Un jury américain a alourdi la sanction du site Gawker, qui devra finalement payer 140 millions de dollars au célèbre lutteur Hulk Hogan, pour avoir diffusé une vidéo dans laquelle on le voit avoir des relations sexuelles avec la femme d'un ami.

Le jury, composé de six personnes, avait déjà condamné vendredi Gawker à payer 115 millions de dollars, mais il a accordé 25 millions de dollars supplémentaires à Hulk Hogan, lors d'une audience dans un tribunal de St. Petersbourg, en Floride.

Sur les 25 millions de dollars supplémentaires accordés lundi, la société Gawker versera 15 millions et son fondateur, Nick Danton, les 10 millions restants.

L'ancien rédacteur en chef du site, A.J. Daulerio, qui avait pris la décision de mettre la vidéo en ligne, payera lui 100 000 dollars de dommages-intérêts.

Le lutteur, âgé de 62 ans, avait estimé que cette vidéo violait sa vie privée. «J'ai été complètement humilié», avait-il témoigné au procès.

Bien que le lutteur ait demandé à Gawker de retirer la vidéo, elle était restée pendant six mois sur le site en 2012 et aurait été vue sept millions de fois.

En raison de cette condamnation Gawker pourrait être contraint à la faillite.
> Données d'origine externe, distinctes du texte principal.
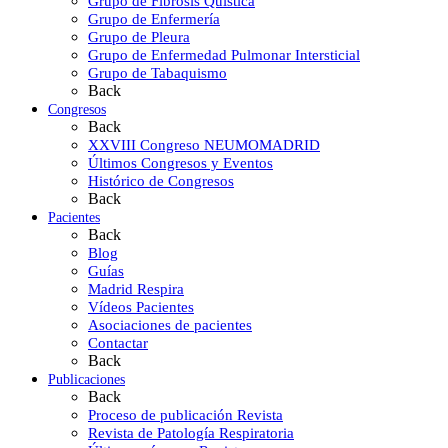
Grupo de Fibrosis Quística
Grupo de Enfermería
Grupo de Pleura
Grupo de Enfermedad Pulmonar Intersticial
Grupo de Tabaquismo
Back
Congresos
Back
XXVIII Congreso NEUMOMADRID
Últimos Congresos y Eventos
Histórico de Congresos
Back
Pacientes
Back
Blog
Guías
Madrid Respira
Vídeos Pacientes
Asociaciones de pacientes
Contactar
Back
Publicaciones
Back
Proceso de publicación Revista
Revista de Patología Respiratoria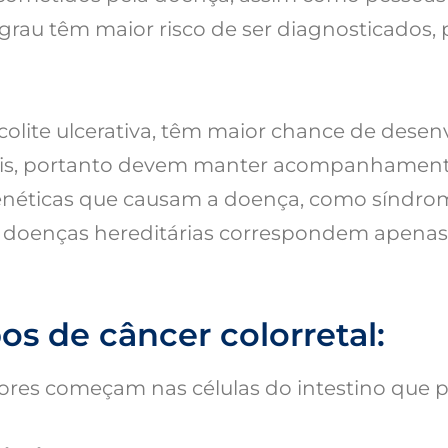
grau têm maior risco de ser diagnosticados, 
lite ulcerativa, têm maior chance de desenv
tais, portanto devem manter acompanhamento
ticas que causam a doença, como síndrome
s doenças hereditárias correspondem apenas
pos de câncer colorretal:
res começam nas células do intestino que 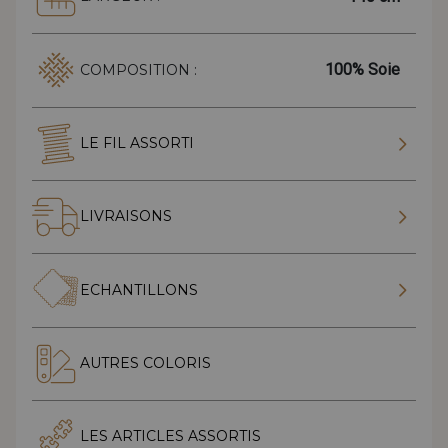
100% Soie
COMPOSITION :
LE FIL ASSORTI
LIVRAISONS
ECHANTILLONS
AUTRES COLORIS
LES ARTICLES ASSORTIS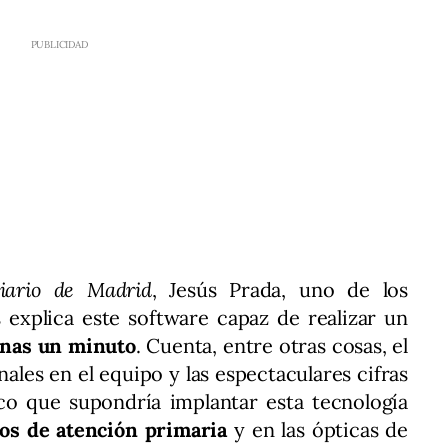
iario de Madrid
, Jesús Prada, uno de los
s explica este software capaz de realizar un
enas un minuto
. Cuenta, entre otras cosas, el
ales en el equipo y las espectaculares cifras
o que supondría implantar esta tecnología
os de atención primaria
y en las ópticas de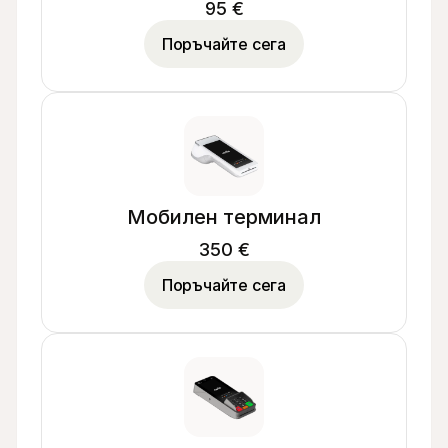
95 €
Поръчайте сега
Мобилен терминал
350 €
Поръчайте сега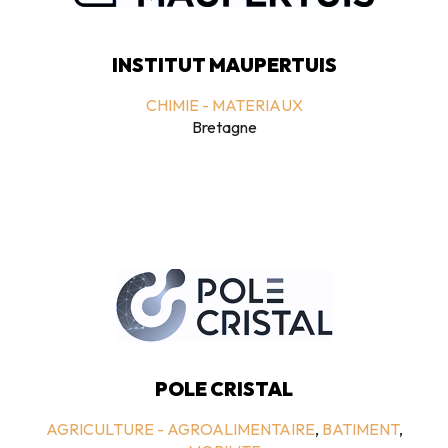
INSTITUT MAUPERTUIS
CHIMIE - MATERIAUX
Bretagne
POLE CRISTAL
AGRICULTURE - AGROALIMENTAIRE
,
BATIMENT
,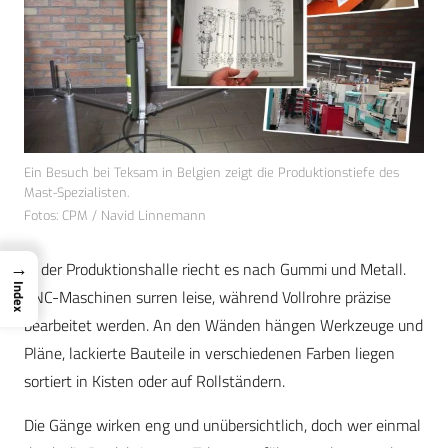
Ein Besuch bei Teksam in Belgien zeigt die Produktionstiefe des
Mast-Spezialisten.
Fotos: CPM / Navid Linnemann
→
In der Produktionshalle riecht es nach Gummi und Metall.
Index
CNC-Maschinen surren leise, während Vollrohre präzise
bearbeitet werden. An den Wänden hängen Werkzeuge und
Pläne, lackierte Bauteile in verschiedenen Farben liegen
sortiert in Kisten oder auf Rollständern.
Die Gänge wirken eng und unübersichtlich, doch wer einmal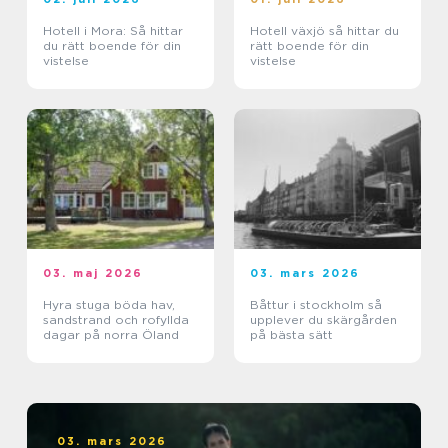
Hotell i Mora: Så hittar
Hotell växjö så hittar du
du rätt boende för din
rätt boende för din
vistelse
vistelse
03. maj 2026
03. mars 2026
Hyra stuga böda hav,
Båttur i stockholm så
sandstrand och rofyllda
upplever du skärgården
dagar på norra Öland
på bästa sätt
03. mars 2026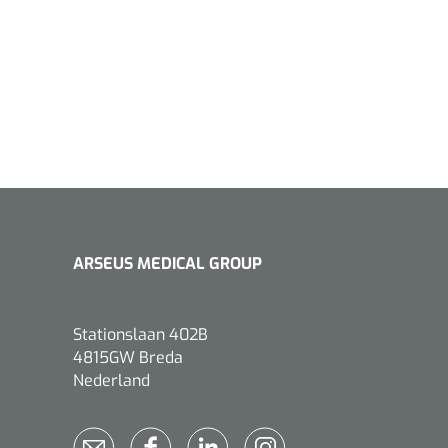
1533499
n clip - 13 cm - 1 st
Gyneas
1518880
ARSEUS MEDICAL GROUP
Endobiopsie - standaard
model CH9 - 1 x 25 st
1104114
border sacrum - 23 x
Stationslaan 402B
 x 5 st
4815GW Breda
Nederland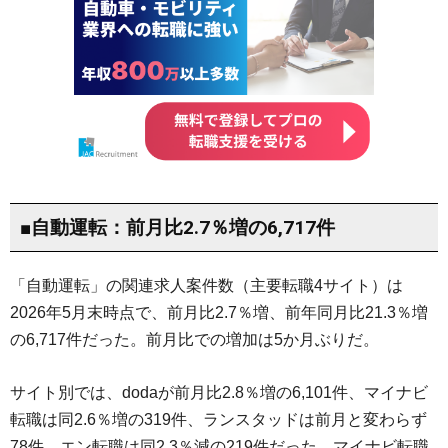
■自動運転：前月比2.7％増の6,717件
「自動運転」の関連求人案件数（主要転職4サイト）は
2026年5月末時点で、前月比2.7％増、前年同月比21.3％増
の6,717件だった。前月比での増加は5か月ぶりだ。
サイト別では、dodaが前月比2.8％増の6,101件、マイナビ
転職は同2.6％増の319件、ランスタッドは前月と変わらず
78件、エン転職は同2.3％減の219件だった。マイナビ転職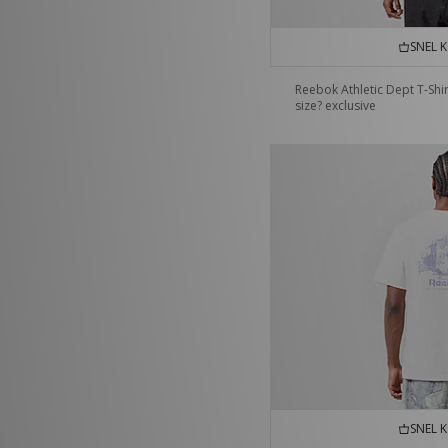
SNEL 
Reebok Athletic Dept T-Shir
size? exclusive
SNEL 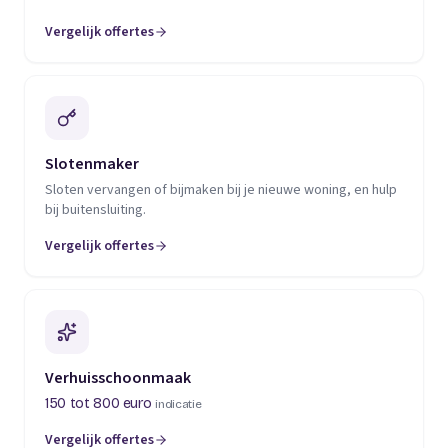
Vergelijk offertes
(opent in een nieuw tabblad)
Slotenmaker
Sloten vervangen of bijmaken bij je nieuwe woning, en hulp
bij buitensluiting.
Vergelijk offertes
(opent in een nieuw tabblad)
Verhuisschoonmaak
150 tot 800 euro
indicatie
Vergelijk offertes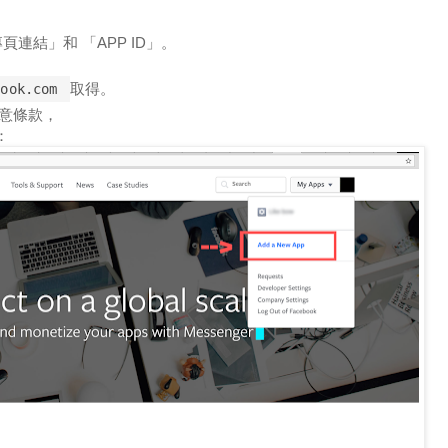
：
連結」和 「APP ID」。
取得。
book.com
同意條款，
：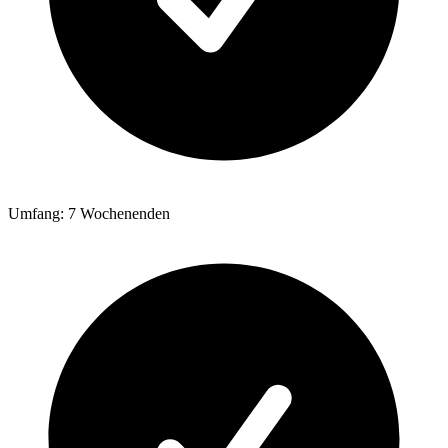
Umfang: 7 Wochenenden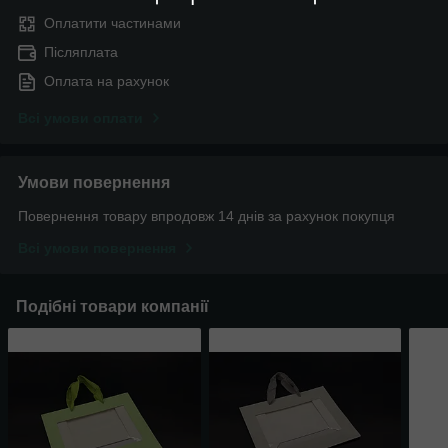
Оплатити частинами
Післяплата
Оплата на рахунок
Всі умови оплати
Умови повернення
Повернення товару впродовж 14 днів за рахунок покупця
Всі умови повернення
Подібні товари компанії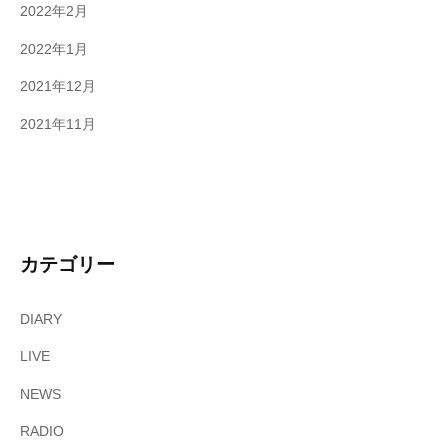
2022年2月
2022年1月
2021年12月
2021年11月
カテゴリー
DIARY
LIVE
NEWS
RADIO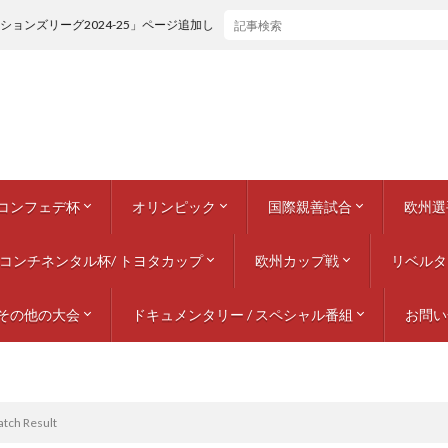
ーグ2024-25」ページ追加しました。
/ コンフェデ杯
オリンピック
国際親善試合
欧州選
番組
 インディペンデンスカップ
ムンディアリート
アステカ2000トーナメント
インターコンチネンタル・カップ (☾)
 キング・ファハド・カップ
インターコンチネンタル・カップ (☾)
 キング・ファハド・カップ
(1988) トゥルノワ・ド・フランス
 コンフェデレーションズカップ / サウジアラビア
 コンフェデレーションズカップ / メキシコ
 コンフェデレーションズカップ / 韓国・日本
 コンフェデレーションズカップ / フランス
コンフェデレーションズカップ / ドイツ
 コンフェデレーションズカップ / 南アフリカ
 コンフェデレーションズカップ / ブラジル
コンフェデレーションズカップ / ロシア
インターコンチネンタル・カップ (☾)
コンチネンタル杯/ トヨタカップ
1928 アムステルダム
1960 ローマ
1964 東京
1968 メキシコシティー
1972 ミュンヘン
1976 モントリオール
1980 モスクワ
1984 ロサンゼルス
1988 ソウル
1992 バルセロナ
1996 アトランタ
2000 シドニー
2004 アテネ
2008 北京
2012 ロンドン
2016 リオデジャネイロ
2020 東京
2024 パリ
欧州カップ戦
1930 – 1939
1940 – 1949
1950 – 1959
1960 – 1969
1970 – 1979
1980 – 1989
1990 – 1999
2000 – 2009
2010 – 2019
2020 – 2029
リベルタ
1960
1964
1968
1972
197
1980
1984
1988
1992
1996
2000
2004
2008
2012
2016
ネーショ
EURO
ネーショ
ネーショ
EURO
UEFA
969
979
989
999
009
019
029
その他の大会
ドキュメンタリー / スペシャル番組
チャンピオンズカップ / チャ
カップウィナーズカップ
UEFAカップ / ヨーロッパリー
スーパーカップ
1960 – 1
1970 – 1
1980 – 1
1990 – 1
2000 – 2
2010 – 2
2020 – 2
お問い
CONCACAFゴールドカップ
ギネス・インターナショナル・チャンピオンズカップ
アフロアジアクラブ選手権
プレーヤー特集
ナショナルチーム / 代表特集
各国リーグ年鑑 / クラブチーム特集
テレビ放送 / ドキュメンタリー 番組
オフィシャルDVD / BOXセット
tch Result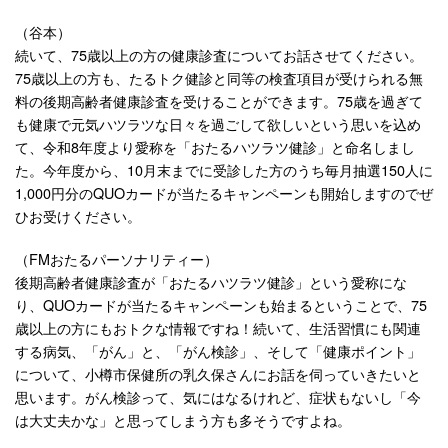
（谷本）
続いて、75歳以上の方の健康診査についてお話させてください。
75歳以上の方も、たるトク健診と同等の検査項目が受けられる無
料の後期高齢者健康診査を受けることができます。75歳を過ぎて
も健康で元気ハツラツな日々を過ごして欲しいという思いを込め
て、令和8年度より愛称を「おたるハツラツ健診」と命名しまし
た。今年度から、10月末までに受診した方のうち毎月抽選150人に
1,000円分のQUOカードが当たるキャンペーンも開始しますのでぜ
ひお受けください。
（FMおたるパーソナリティー）
後期高齢者健康診査が「おたるハツラツ健診」という愛称にな
り、QUOカードが当たるキャンペーンも始まるということで、75
歳以上の方にもおトクな情報ですね！続いて、生活習慣にも関連
する病気、「がん」と、「がん検診」、そして「健康ポイント」
について、小樽市保健所の乳久保さんにお話を伺っていきたいと
思います。がん検診って、気にはなるけれど、症状もないし「今
は大丈夫かな」と思ってしまう方も多そうですよね。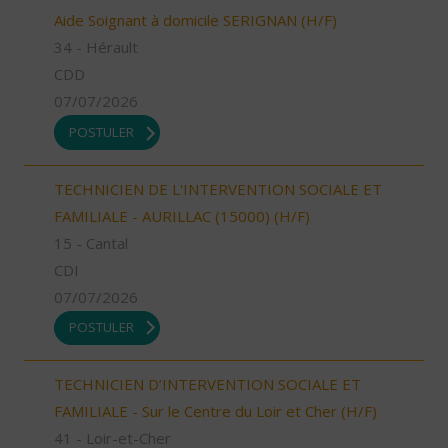
Aide Soignant à domicile SERIGNAN (H/F)
34 - Hérault
CDD
07/07/2026
POSTULER
TECHNICIEN DE L'INTERVENTION SOCIALE ET
FAMILIALE - AURILLAC (15000) (H/F)
15 - Cantal
CDI
07/07/2026
POSTULER
TECHNICIEN D’INTERVENTION SOCIALE ET
FAMILIALE - Sur le Centre du Loir et Cher (H/F)
41 - Loir-et-Cher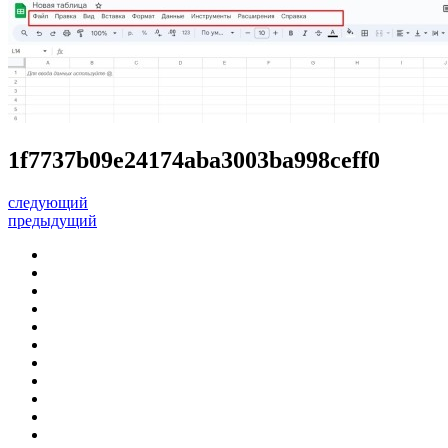
1f7737b09e24174aba3003ba998ceff0
следующий
предыдущий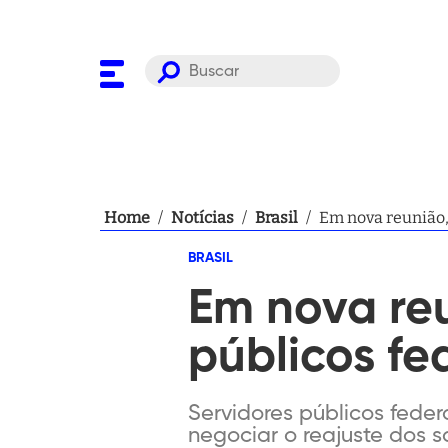
Home
/
Notícias
/
Brasil
/
Em nova reunião,
BRASIL
Em nova reu
públicos fe
Servidores públicos feder
negociar o reajuste dos 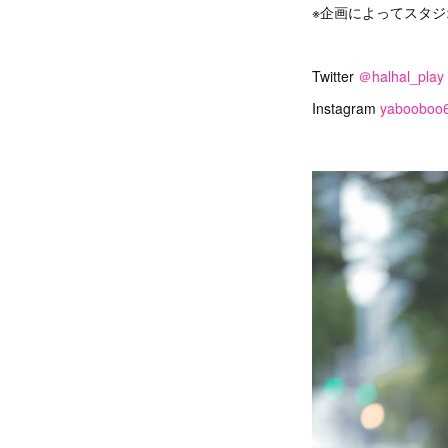
※企画によってスタ
Twitter
＠halhal_play
Instagram
yabooboo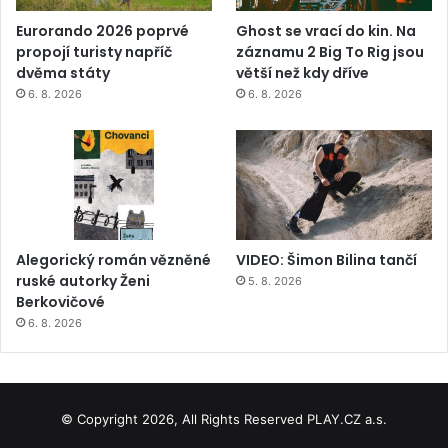
Eurorando 2026 poprvé
Ghost se vrací do kin. Na
propojí turisty napříč
záznamu 2 Big To Rig jsou
dvěma státy
větší než kdy dříve
6. 8. 2026
6. 8. 2026
Alegorický román vězněné
VIDEO: Šimon Bilina tančí
ruské autorky Ženi
5. 8. 2026
Berkovičové
6. 8. 2026
© Copyright 2026, All Rights Reserved PLAY.CZ a.s.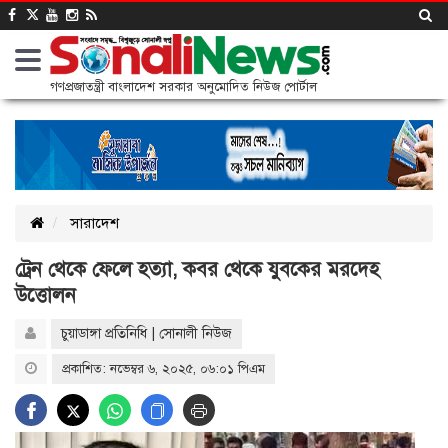
গণপ্রজাতন্ত্রী বাংলাদেশ সরকার অনুমোদিত নিউজ পোর্টাল
সারাদেশ
ট্রেন থেকে ফেলে হত্যা, কবর থেকে যুবকের মরদেহ
উত্তোলন
চুয়াডাঙ্গা প্র‌তি‌নি‌ধি | সোনালী নিউজ
প্রকাশিত: নভেম্বর ৬, ২০২৫, ০৬:০১ পিএম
Le site a indiqué qu'il allait faire appel de cette décision à son encontre.

Aujourd'hui à la retraite, Hulk Hogan figure parmi les plus célèbres lutteurs américains. Reconnaissable à son bandana noir sur la tête, sa grande moustache blanche et sa croix d'argent sur le torse, de son vrai nom Terry Bollea, Hulk Hogan est devenue une vedette d'émissions de téléréalité.

Le colosse avait fondu en larmes vendredi quand après deux semaines de procès, le jury avait annoncé sa décision de lui accorder 115 millions de dollars de dommages-intérêts, au-dessus même des 100 millions qu'il réclamait.

Les défenseurs de Gawker avaient défendu la liberté d'expression, protégée aux États-Unis par le Premier amendement de la Constitution, et argué que Hulk Hogan se vantait lui-même de ses conquêtes sexuelles dans les médias.

Hogan avait expliqué durant le procès que son ami, une célébrité de la radio surnommée «Bubba the Love Sponge Clem», partisan d'un mariage ouvert, souhaitait que sa femme ait des relations sexuelles avec lui.

Hulk Hogan avait finalement accepté, sans savoir que leur rencontre serait filmée par son ami.